3. Orders must be cancelled in writing. The customer shall pay a charge reflecting the cost incurred in the cancellation including and without limitation to labor, material, overhead, restocking charges, outside suppliers’ charges, scrapping and disposal fees.
4. Unless the parties otherwise agree to in writing, any information, knowledge, or data (including but not limited to pricing and industrial/commercial processes) which the parties may disclose to each other shall be held in confidence and may not be disclosed or used for any purpose. Customer shall not cause any FPRG proprietary information or trade secrets to access the open market.
5. FPRG warrants to its Customers that the work performed will be free from defects in workmanship at the time that FPRG completes the product. This warranty shall remain in effect for a period of one (1) year from the date the Airworthiness Certificate was issued, or until such time that the warranted item is altered or rendered unsuitable for its intended use, whichever occurs first. FPRG warrants that all repairs will be accomplished in accordance to the appropriate manufacturer’s manual and FAA approved data. If during the repair process a part is deemed not repairable due to a negligent act on behalf of FPRG. FPRG will pay for the cost of a replacement part at current “As Removed” market value. FPRG shall not be liable for any defects if the part has been altered, overhauled, or repaired (or has been tampered with) by other entities other than FPRG during the warranty period. This Limited Warranty does not apply to failure that is caused in whole or in part by the failure of another aircraft part, component, system, or Foreign Object Damage. Any defect/s that arise due to poor workmanship, errors, or omissions during the warranty period will be corrected at no charge by FPRG. FPRG will pay all freight charges incurred in the return of the material from and to any point in the United States. There are no other warranties expressed or implied. No reimbursement or other compensation will be given for consequential damages, delay, or loss of use. This warranty will not apply in cases where improper storage, installation, misuse, neglect, accidents, incidents or an act of war or terrorism rendered the product defective. This Limited Warranty shall be governed by the laws of the State of Florida.

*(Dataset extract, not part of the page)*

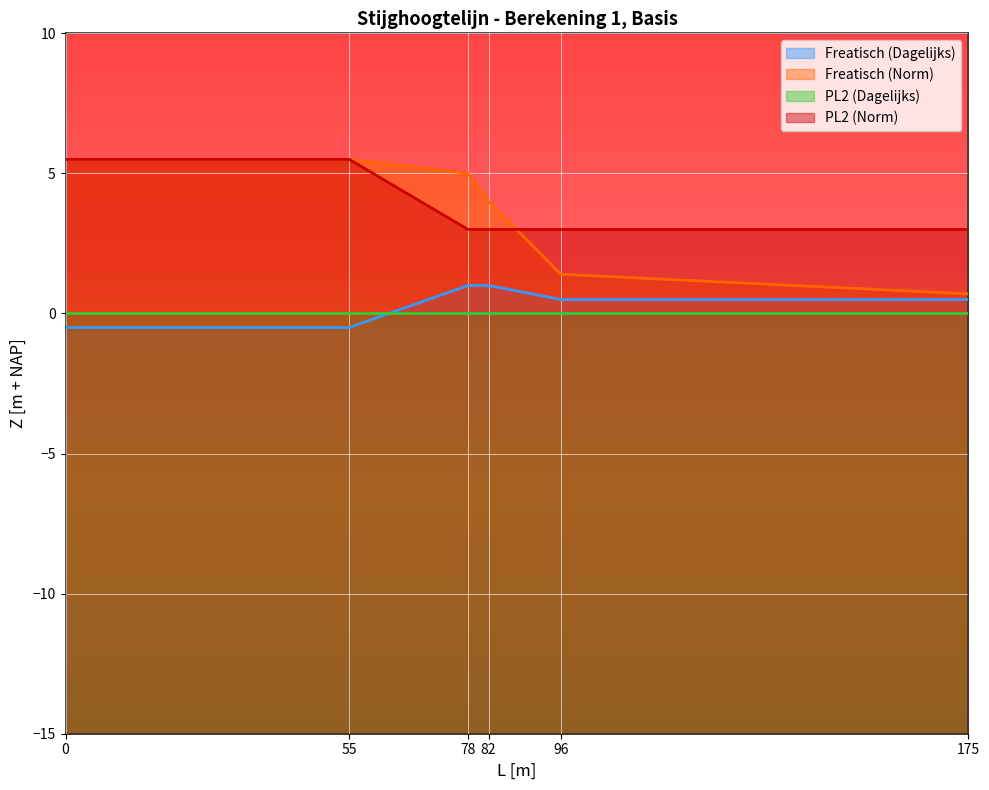

True or false: Freatisch (Norm) has more than 1 interior local peaks.

False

All enforcement action must be brought in Miami-Dade County, Florida, U.S.A.
6. The Customer shall defend, indemnify, and hold harmless FPRG against all losses, claims, suits, judgments, costs, and expenses, including but not limited to attorney’s fees and all associated costs therewith, which may accrue against FPRG by virtue of a claim by a third party for injury or death to person or damage to property as a result of negligent performance or non–performance by FPRG of its obligations under this agreement, except to the extent that such injury, death, or damage is caused solely and directly due to FPRG recklessness or willful misconduct. If customer furnishes or transfers any product(s) to any third party (“Transferee”), Customer shall obtain Transferee a written enforceable provision affording FPRG the protection of this article. If customer fails to obtain such agreement from Transferee, Customer shall indemnify and hold FPRG harmless for all claims made by Transferee.
7. The Customer agrees to obtain and maintain in full force the following insurances: “All Risk’s Insurance”, “All Property Insurance”, and comprehensive “Legal Liability Insurance” in favor of FPRG, its personnel, and/or Subcontractors. The Customer waives subrogation claims against FPRG and its subcontractors.